Word for word, restate the records that appear below.

Top of Source records

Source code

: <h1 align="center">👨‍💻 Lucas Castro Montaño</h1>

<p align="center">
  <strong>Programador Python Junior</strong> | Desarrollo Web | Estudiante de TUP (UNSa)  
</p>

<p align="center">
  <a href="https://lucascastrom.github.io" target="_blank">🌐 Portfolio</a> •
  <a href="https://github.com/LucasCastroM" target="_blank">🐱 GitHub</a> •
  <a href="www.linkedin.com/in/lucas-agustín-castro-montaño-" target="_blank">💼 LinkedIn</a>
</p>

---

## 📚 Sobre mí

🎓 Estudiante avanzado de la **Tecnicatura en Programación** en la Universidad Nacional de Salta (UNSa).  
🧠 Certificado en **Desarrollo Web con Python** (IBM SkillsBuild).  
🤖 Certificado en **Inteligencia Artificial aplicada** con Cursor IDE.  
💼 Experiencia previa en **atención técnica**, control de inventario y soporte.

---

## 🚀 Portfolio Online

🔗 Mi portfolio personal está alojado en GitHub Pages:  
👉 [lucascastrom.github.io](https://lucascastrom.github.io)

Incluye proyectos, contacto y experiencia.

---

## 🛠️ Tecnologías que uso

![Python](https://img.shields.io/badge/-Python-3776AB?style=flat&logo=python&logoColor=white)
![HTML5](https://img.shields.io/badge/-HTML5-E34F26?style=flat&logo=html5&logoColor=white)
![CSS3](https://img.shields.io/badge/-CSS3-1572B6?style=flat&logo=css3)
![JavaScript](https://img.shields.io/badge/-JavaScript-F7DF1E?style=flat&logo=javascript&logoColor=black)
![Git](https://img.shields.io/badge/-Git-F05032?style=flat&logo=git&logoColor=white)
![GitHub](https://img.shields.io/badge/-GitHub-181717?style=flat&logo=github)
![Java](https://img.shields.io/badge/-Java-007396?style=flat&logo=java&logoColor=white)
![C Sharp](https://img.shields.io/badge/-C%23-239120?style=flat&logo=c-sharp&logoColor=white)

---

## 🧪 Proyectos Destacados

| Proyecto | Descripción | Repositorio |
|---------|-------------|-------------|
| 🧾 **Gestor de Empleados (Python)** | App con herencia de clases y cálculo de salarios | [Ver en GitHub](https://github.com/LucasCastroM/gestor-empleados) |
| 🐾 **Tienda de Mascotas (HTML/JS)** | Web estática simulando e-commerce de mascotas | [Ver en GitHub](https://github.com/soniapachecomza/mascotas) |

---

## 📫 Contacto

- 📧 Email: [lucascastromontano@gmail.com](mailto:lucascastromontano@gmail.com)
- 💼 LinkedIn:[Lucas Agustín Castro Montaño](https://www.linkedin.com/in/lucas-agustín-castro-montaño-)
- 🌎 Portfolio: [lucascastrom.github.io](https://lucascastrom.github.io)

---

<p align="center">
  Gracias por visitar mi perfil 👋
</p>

Bottom of Source records

-- Exercise output --
Source code

: <h1 align="center">👨‍💻 Lucas Castro Montaño</h1>

<p align="center">
  <strong>Programador Python Junior</strong> | Desarrollo Web | Estudiante de TUP (UNSa)  
</p>

<p align="center">
  <a href="https://lucascastrom.github.io" target="_blank">🌐 Portfolio</a> •
  <a href="https://github.com/LucasCastroM" target="_blank">🐱 GitHub</a> •
  <a href="www.linkedin.com/in/lucas-agustín-castro-montaño-" target="_blank">💼 LinkedIn</a>
</p>

---

## 📚 Sobre mí

🎓 Estudiante avanzado de la **Tecnicatura en Programación** en la Universidad Nacional de Salta (UNSa).  
🧠 Certificado en **Desarrollo Web con Python** (IBM SkillsBuild).  
🤖 Certificado en **Inteligencia Artificial aplicada** con Cursor IDE.  
💼 Experiencia previa en **atención técnica**, control de inventario y soporte.

---

## 🚀 Portfolio Online

🔗 Mi portfolio personal está alojado en GitHub Pages:  
👉 [lucascastrom.github.io](https://lucascastrom.github.io)

Incluye proyectos, contacto y experiencia.

---

## 🛠️ Tecnologías que uso

![Python](https://img.shields.io/badge/-Python-3776AB?style=flat&logo=python&logoColor=white)
![HTML5](https://img.shields.io/badge/-HTML5-E34F26?style=flat&logo=html5&logoColor=white)
![CSS3](https://img.shields.io/badge/-CSS3-1572B6?style=flat&logo=css3)
![JavaScript](https://img.shields.io/badge/-JavaScript-F7DF1E?style=flat&logo=javascript&logoColor=black)
![Git](https://img.shields.io/badge/-Git-F05032?style=flat&logo=git&logoColor=white)
![GitHub](https://img.shields.io/badge/-GitHub-181717?style=flat&logo=github)
![Java](https://img.shields.io/badge/-Java-007396?style=flat&logo=java&logoColor=white)
![C Sharp](https://img.shields.io/badge/-C%23-239120?style=flat&logo=c-sharp&logoColor=white)

---

## 🧪 Proyectos Destacados

| Proyecto | Descripción | Repositorio |
|---------|-------------|-------------|
| 🧾 **Gestor de Empleados (Python)** | App con herencia de clases y cálculo de salarios | [Ver en GitHub](https://github.com/LucasCastroM/gestor-empleados) |
| 🐾 **Tienda de Mascotas (HTML/JS)** | Web estática simulando e-commerce de mascotas | [Ver en GitHub](https://github.com/soniapachecomza/mascotas) |

---

## 📫 Contacto

- 📧 Email: [lucascastromontano@gmail.com](mailto:lucascastromontano@gmail.com)
- 💼 LinkedIn:[Lucas Agustín Castro Montaño](https://www.linkedin.com/in/lucas-agustín-castro-montaño-)
- 🌎 Portfolio: [lucascastrom.github.io](https://lucascastrom.github.io)

---

<p align="center">
  Gracias por visitar mi perfil 👋
</p>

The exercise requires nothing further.